Von Hagen Jung
11.05.2012

Deutsche Subkultur

Mehr Neonazigruppen in Niedersachsen

Die NPD schwächelt, Zulauf haben dagegen Neonazigruppen ohne feste Struktur. Das ist das Fazit eines Berichts, mit dem die Landesregierung auf eine Anfrage der LINKEN im Landtag reagierte.
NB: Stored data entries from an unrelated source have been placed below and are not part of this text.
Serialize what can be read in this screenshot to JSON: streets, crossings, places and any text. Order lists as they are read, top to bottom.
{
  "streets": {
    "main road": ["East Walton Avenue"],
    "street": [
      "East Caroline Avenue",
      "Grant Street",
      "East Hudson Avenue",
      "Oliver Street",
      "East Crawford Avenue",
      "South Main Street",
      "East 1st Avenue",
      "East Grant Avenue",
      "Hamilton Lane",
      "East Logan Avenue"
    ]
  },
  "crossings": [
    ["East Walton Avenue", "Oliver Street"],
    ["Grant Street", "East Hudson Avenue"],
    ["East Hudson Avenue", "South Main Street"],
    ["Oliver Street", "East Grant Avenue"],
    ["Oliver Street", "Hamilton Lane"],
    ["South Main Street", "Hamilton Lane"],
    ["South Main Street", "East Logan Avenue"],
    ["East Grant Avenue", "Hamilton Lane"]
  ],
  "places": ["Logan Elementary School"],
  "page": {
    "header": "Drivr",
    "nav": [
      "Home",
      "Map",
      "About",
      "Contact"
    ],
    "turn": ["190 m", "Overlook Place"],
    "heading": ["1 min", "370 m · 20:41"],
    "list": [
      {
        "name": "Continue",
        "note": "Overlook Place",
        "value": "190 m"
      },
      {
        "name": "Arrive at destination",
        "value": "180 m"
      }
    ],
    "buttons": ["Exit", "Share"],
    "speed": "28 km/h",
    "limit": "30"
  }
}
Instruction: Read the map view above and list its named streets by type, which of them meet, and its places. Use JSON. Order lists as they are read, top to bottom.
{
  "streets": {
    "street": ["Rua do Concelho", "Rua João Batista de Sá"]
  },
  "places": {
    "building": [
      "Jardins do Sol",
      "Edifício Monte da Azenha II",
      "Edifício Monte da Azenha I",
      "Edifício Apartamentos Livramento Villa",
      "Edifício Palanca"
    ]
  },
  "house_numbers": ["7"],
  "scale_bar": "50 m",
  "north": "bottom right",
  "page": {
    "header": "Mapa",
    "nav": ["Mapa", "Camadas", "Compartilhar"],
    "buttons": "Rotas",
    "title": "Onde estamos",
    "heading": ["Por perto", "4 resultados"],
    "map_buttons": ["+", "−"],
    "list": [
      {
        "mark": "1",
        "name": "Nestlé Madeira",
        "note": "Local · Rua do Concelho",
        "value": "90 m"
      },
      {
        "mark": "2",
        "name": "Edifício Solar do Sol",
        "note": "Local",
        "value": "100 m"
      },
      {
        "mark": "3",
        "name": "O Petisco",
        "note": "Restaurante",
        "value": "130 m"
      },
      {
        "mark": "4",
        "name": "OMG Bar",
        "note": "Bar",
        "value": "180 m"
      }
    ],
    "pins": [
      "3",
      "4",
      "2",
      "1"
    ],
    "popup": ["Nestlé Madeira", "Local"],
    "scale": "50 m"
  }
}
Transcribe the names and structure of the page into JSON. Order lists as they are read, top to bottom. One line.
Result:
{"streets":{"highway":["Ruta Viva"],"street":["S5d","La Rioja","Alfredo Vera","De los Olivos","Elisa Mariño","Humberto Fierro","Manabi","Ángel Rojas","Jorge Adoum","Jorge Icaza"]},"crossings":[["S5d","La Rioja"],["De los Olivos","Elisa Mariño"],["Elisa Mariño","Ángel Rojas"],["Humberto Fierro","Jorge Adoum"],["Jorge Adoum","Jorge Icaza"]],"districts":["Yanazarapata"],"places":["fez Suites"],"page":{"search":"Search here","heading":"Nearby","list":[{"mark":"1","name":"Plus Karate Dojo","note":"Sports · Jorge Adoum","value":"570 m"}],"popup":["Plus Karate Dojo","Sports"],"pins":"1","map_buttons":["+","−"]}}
Die Fragesteller hatten sich mehr Informationen über federführende Rechtsradikale und deren organisatorische Strukturen in Niedersachsen erhofft. Doch die Antwort enthalte »blinde Flecken« und deutliche Anzeichen grober Unwissenheit, konstatierte die innenpolitische Sprecherin der Linksfraktion, Pia Zimmermann. An Beispielen belegte sie, wie wenig auskunftsfreudig sich das Innenministerium zeigt: Es berichtet zwar, dass die Zahl der Neonazigruppen auf etwa 30 gestiegen sei, aber auf die Frage nach führenden Personen wurden nur fünf Protagonisten genannt. Begründet werde diese »mehr als dürftige« Antwort mit »operativer Sicherheit«. Das sei erstaunlich, meinte Zimmermann, weil man die Namen vieler Köpfe der Szene mühelos im Internet finden könne.

Lieblingsthema Linke

Aus der Antwort der Regierung gehe hervor, dass es in Niedersachsen eine feste neonazistische Struktur gebe, betonte Pia Zimmermann. Neben der NPD und militanten Kameradschaften hätten sich viele subkulturelle neonazistische Bereiche gebildet, die vor allem auf Jugendliche Anziehungskraft ausüben. So bestehe eine eigene gewerbliche Infrastruktur, die den Kauf szenetypischer Bekleidung sowie von CDs mit rassistischer Musik ermögliche. Die Landesregierung behaupte, dass die entsprechenden Anbieter für den Rechtsextremismus eine untergeordnete Rolle spielten. Das, so Zimmermann, sei überraschend. Denn gerade in Niedersachsen, im Kreis Harburg, gebe es einen solchen Szeneladen, den ein justizbekannter Rechtsradikaler führe und der zu einem Anlaufpunkt militanter Neonazis geworden sei. Zimmermann nutzte die Gelegenheit, den unlängst von Innenminister Uwe Schünemann (CDU) vorgelegten Verfassungsschutzbericht zu kritisieren. Stolz bescheinige sich der Geheimdienst darin, dass das Personenpotenzial der Rechtsextremen rückläufig sei. »Aber bei seinem Lieblingsthema, dem Linksextremismus, lässt sich das Landesamt für Verfassungsschutz mal wieder so richtig aus.« Der Geheimdienst stigmatisiere friedliche Bürgerinitiativen und stelle sie in eine Reihe mit Krawallmachern.

Nazi im Bärenkostüm

Niedersachsen beteilige sich am Zustandekommen eines NPD-Verbotsantrages, tat der Innenminister kund. Allerdings sei in dieser Sache »Gründlichkeit vor Schnellligkeit« gefragt.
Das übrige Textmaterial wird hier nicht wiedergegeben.